Because the glucose sensor is based on the measurement of the enzymatically generated NADH, the electrochemical response of this molecule was probed against the components of the commercial enzymatic kit and the components of the culture media used for fermentation, which can act as interferers present in the matrix. It was proved that it is possible to measure NADH without matrix interferences. Additionally, NADH measurements were tested against glucose concentration.
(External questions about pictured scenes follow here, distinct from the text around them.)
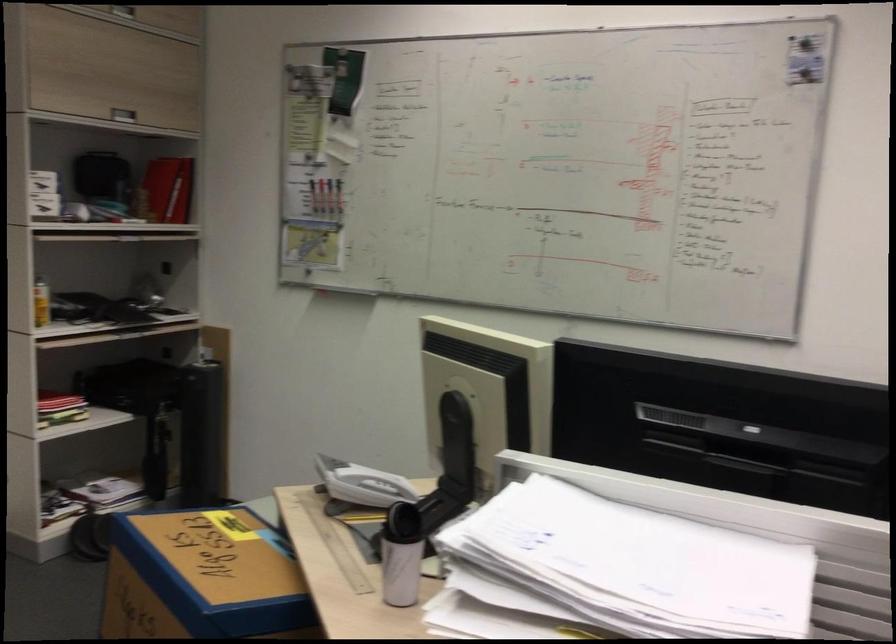
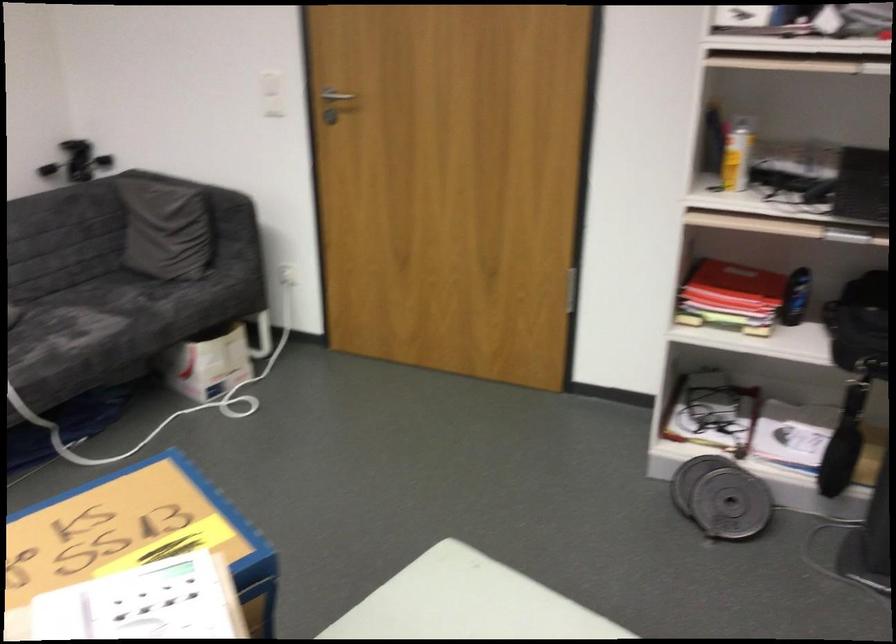
Where in the second image is the point corresponding to point 147,389 from the first image?

(859, 325)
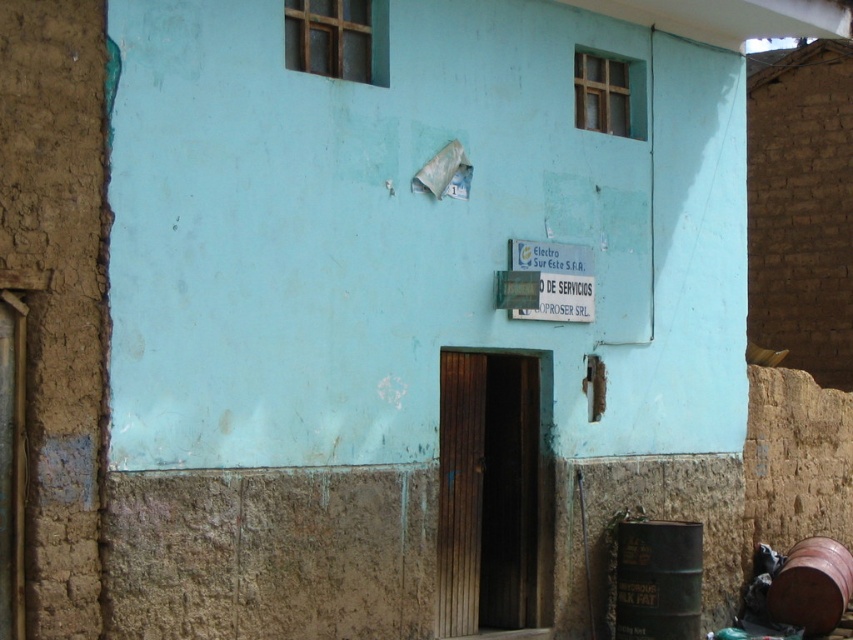
Question: Is green metallic barrel at lower right further to the viewer compared to brown matte barrel at lower right?

Choices:
 (A) no
 (B) yes

Answer: (A)

Question: Which point is closer to the camera taking this photo?

Choices:
 (A) (804, 611)
 (B) (659, 605)

Answer: (B)

Question: Is green metallic barrel at lower right below brown matte barrel at lower right?

Choices:
 (A) no
 (B) yes

Answer: (A)

Question: Which of the following is the closest to the observer?

Choices:
 (A) brown matte barrel at lower right
 (B) green metallic barrel at lower right

Answer: (B)

Question: Which point is closer to the camera?

Choices:
 (A) 672,572
 (B) 844,592

Answer: (A)

Question: Is green metallic barrel at lower right to the left of brown matte barrel at lower right from the viewer's perspective?

Choices:
 (A) no
 (B) yes

Answer: (B)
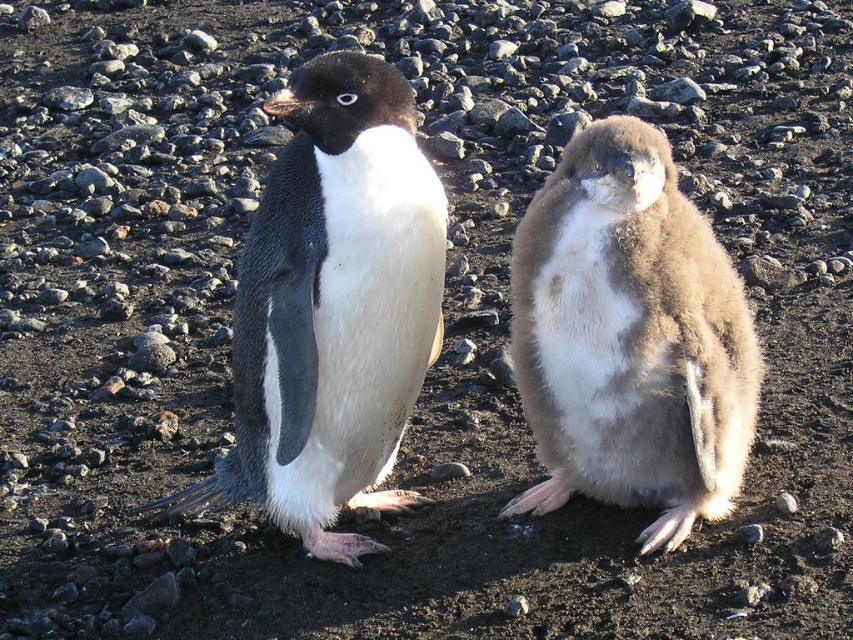
Question: Is matte black penguin at left positioned before brown fluffy penguin at right?

Choices:
 (A) no
 (B) yes

Answer: (B)

Question: Which of the following is the closest to the observer?

Choices:
 (A) (302, 230)
 (B) (561, 273)

Answer: (A)

Question: Is matte black penguin at left thinner than brown fluffy penguin at right?

Choices:
 (A) yes
 (B) no

Answer: (B)

Question: In this image, where is matte black penguin at left located relative to brown fluffy penguin at right?

Choices:
 (A) right
 (B) left

Answer: (B)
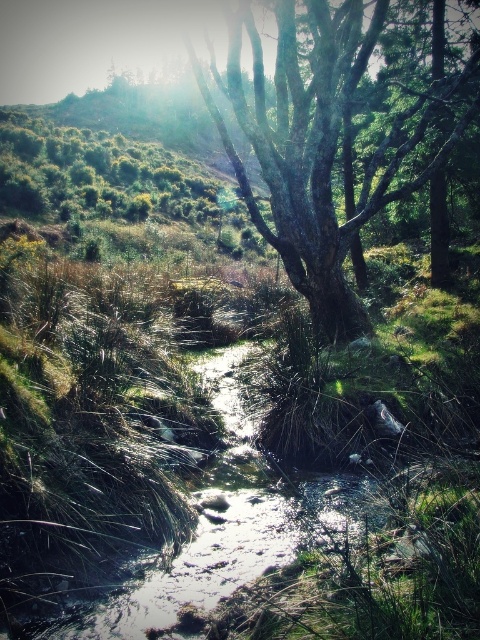
A hiker wants to cross the stream to reach the smooth bark tree at center. The stream is 1.5 meters wide. Can the hiker cross the stream without getting their feet wet?

The stream is 1.5 meters wide, so the hiker can cross the stream without getting their feet wet by stepping on the rocks visible beneath the surface.

You are a hiker who wants to cross the stream. You see the smooth bark tree at center and the clear water at stream center. Which object is closer to you, and why?

The smooth bark tree at center is closer to you because it is positioned further to the viewer than the clear water at stream center, meaning it appears nearer in the scene.

You are a hiker who wants to cross the stream. You have a 7 meter long rope. If you tie one end of the rope to the smooth bark tree at center, can you reach the clear water at stream center with the other end?

The distance between the smooth bark tree at center and the clear water at stream center is 7.19 meters. Since the rope is only 7 meters long, it is 0.19 meters short. Therefore, you cannot reach the clear water at stream center with the rope.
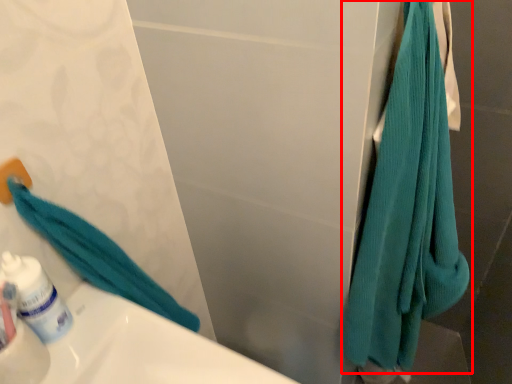
Question: From the image's perspective, what is the correct spatial relationship of towel (annotated by the red box) in relation to mouthwash?

Choices:
 (A) below
 (B) above

Answer: (B)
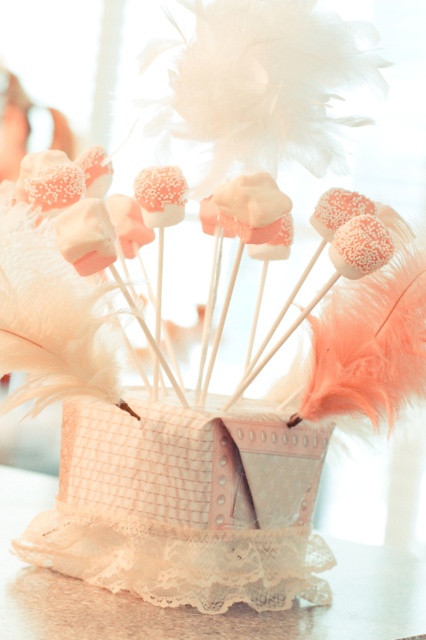
Question: Which point is closer to the camera?

Choices:
 (A) lace fabric at lower center
 (B) coral marshmallow at center

Answer: (A)

Question: Can you confirm if coral marshmallow at center is positioned above lace fabric at lower center?

Choices:
 (A) yes
 (B) no

Answer: (A)

Question: Observing the image, what is the correct spatial positioning of coral marshmallow at center in reference to lace fabric at lower center?

Choices:
 (A) right
 (B) left

Answer: (B)

Question: Among these objects, which one is nearest to the camera?

Choices:
 (A) lace fabric at lower center
 (B) coral marshmallow at center

Answer: (A)

Question: Considering the relative positions of coral marshmallow at center and lace fabric at lower center in the image provided, where is coral marshmallow at center located with respect to lace fabric at lower center?

Choices:
 (A) left
 (B) right

Answer: (A)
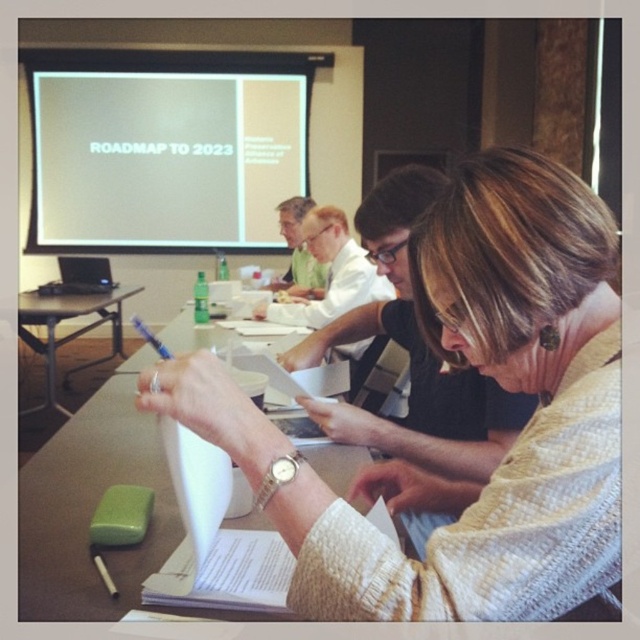
Question: Based on their relative distances, which object is farther from the blue plastic pen at center?

Choices:
 (A) green plastic table at left
 (B) white knitted sweater at center
 (C) white paper at center

Answer: (A)

Question: Among these points, which one is nearest to the camera?

Choices:
 (A) (422, 269)
 (B) (106, 109)

Answer: (A)

Question: Which point appears farthest from the camera in this image?

Choices:
 (A) (189, 413)
 (B) (364, 292)

Answer: (B)

Question: Can you confirm if white knitted sweater at center is thinner than green plastic table at left?

Choices:
 (A) no
 (B) yes

Answer: (B)

Question: Can you confirm if white paper at center is smaller than blue plastic pen at center?

Choices:
 (A) no
 (B) yes

Answer: (B)

Question: Does white knitted sweater at center have a greater width compared to white paper at center?

Choices:
 (A) no
 (B) yes

Answer: (A)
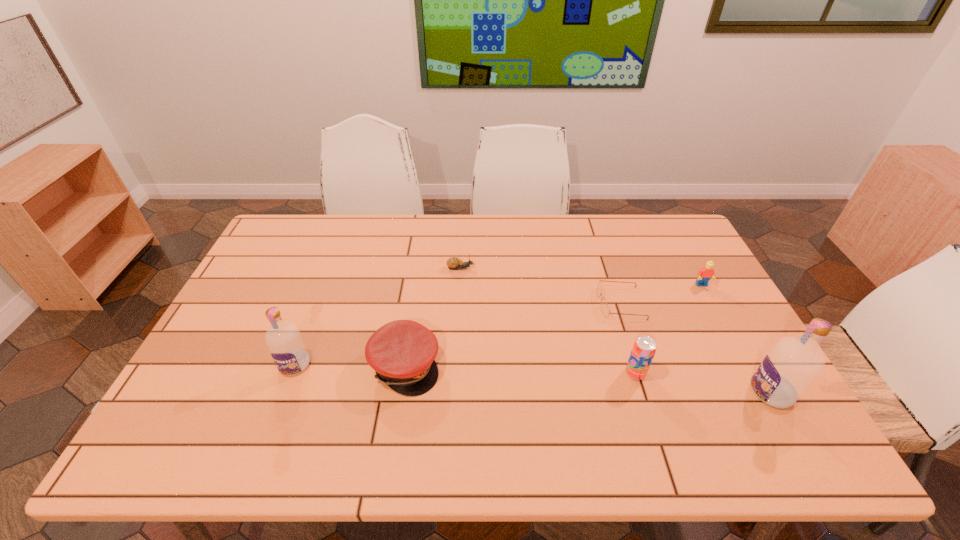
Locate an element on the screen. the leftmost object is located at coordinates (286, 346).

Where is `the left vodka`? the left vodka is located at coordinates (286, 346).

This screenshot has width=960, height=540. In order to click on the tallest object in this screenshot , I will do `click(793, 363)`.

Identify the location of the taller vodka. The height and width of the screenshot is (540, 960). (793, 363).

At what (x,y) coordinates should I click in order to perform the action: click on Lego. Please return your answer as a coordinate pair (x, y). The image size is (960, 540). Looking at the image, I should click on (704, 275).

At what (x,y) coordinates should I click in order to perform the action: click on escargot. Please return your answer as a coordinate pair (x, y). The image size is (960, 540). Looking at the image, I should click on (453, 263).

The width and height of the screenshot is (960, 540). What are the coordinates of `spectacles` in the screenshot? It's located at (604, 306).

In order to click on cap in this screenshot , I will do `click(402, 352)`.

Find the location of a particular element. The width and height of the screenshot is (960, 540). the fifth shortest object is located at coordinates (644, 348).

In order to click on vacant point located 0.090m on the label of the shorter vodka in this screenshot , I will do `click(278, 409)`.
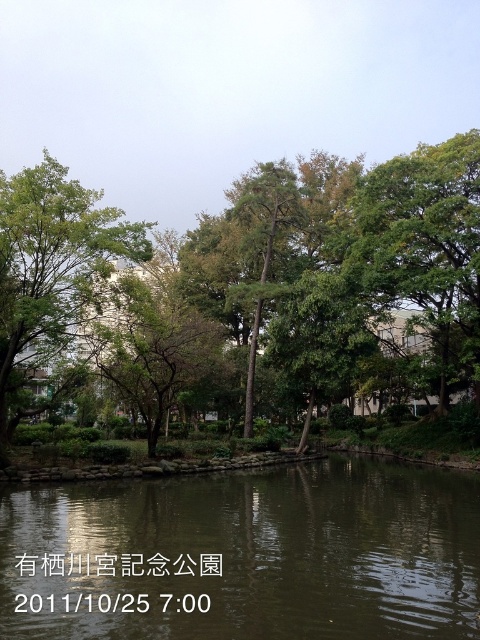
Which of these two, green reflective water at center or green leafy tree at right, stands shorter?

Standing shorter between the two is green reflective water at center.

Measure the distance between point (12, 509) and camera.

49.08 feet

Where is `green reflective water at center`? green reflective water at center is located at coordinates 245,556.

Is green leafy tree at center positioned behind green leafy tree at left?

Yes.

Can you confirm if green leafy tree at center is positioned above green leafy tree at left?

Indeed, green leafy tree at center is positioned over green leafy tree at left.

Is point (338, 236) positioned in front of point (71, 307)?

No, (338, 236) is further to viewer.

I want to click on green leafy tree at center, so click(x=271, y=296).

Does green reflective water at center appear on the left side of green leafy tree at left?

Incorrect, green reflective water at center is not on the left side of green leafy tree at left.

Which of these two, green reflective water at center or green leafy tree at left, stands taller?

Standing taller between the two is green leafy tree at left.

Where is `green reflective water at center`? The image size is (480, 640). green reflective water at center is located at coordinates (245, 556).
In this experiment, the stoichiometric relationship between these two molecules was confirmed.
To evaluate the application of this system in a real domain, a lab-scale fermentation was used to determine if the built sensor was suitable for measurement in complex matrices. For indirect glucose quantification, LOD and LOQ were 16.2 mg·L−1 and 54.1 mg·L−1, respectively. Conventional parameters such as total soluble solids, percent ethanol, cell viability, and pH were measured. Electrochemical quantification of glucose, using the proposed methodology, showed a good correlation with TSS, obtaining a correlation of 0.9632 with a p-value <0.05, which, considering the complexity of the matrix, is an acceptable value.
Finally, the proposed strategy could become a valid tool able to be used in microbiology, food technology, and industrial application considering the simplicity of the method and the ability to work in real systems. In addition, the proposed strategy allows measuring samples that could present color interferences, in which the commercial spectrophotometric kit cannot be usable.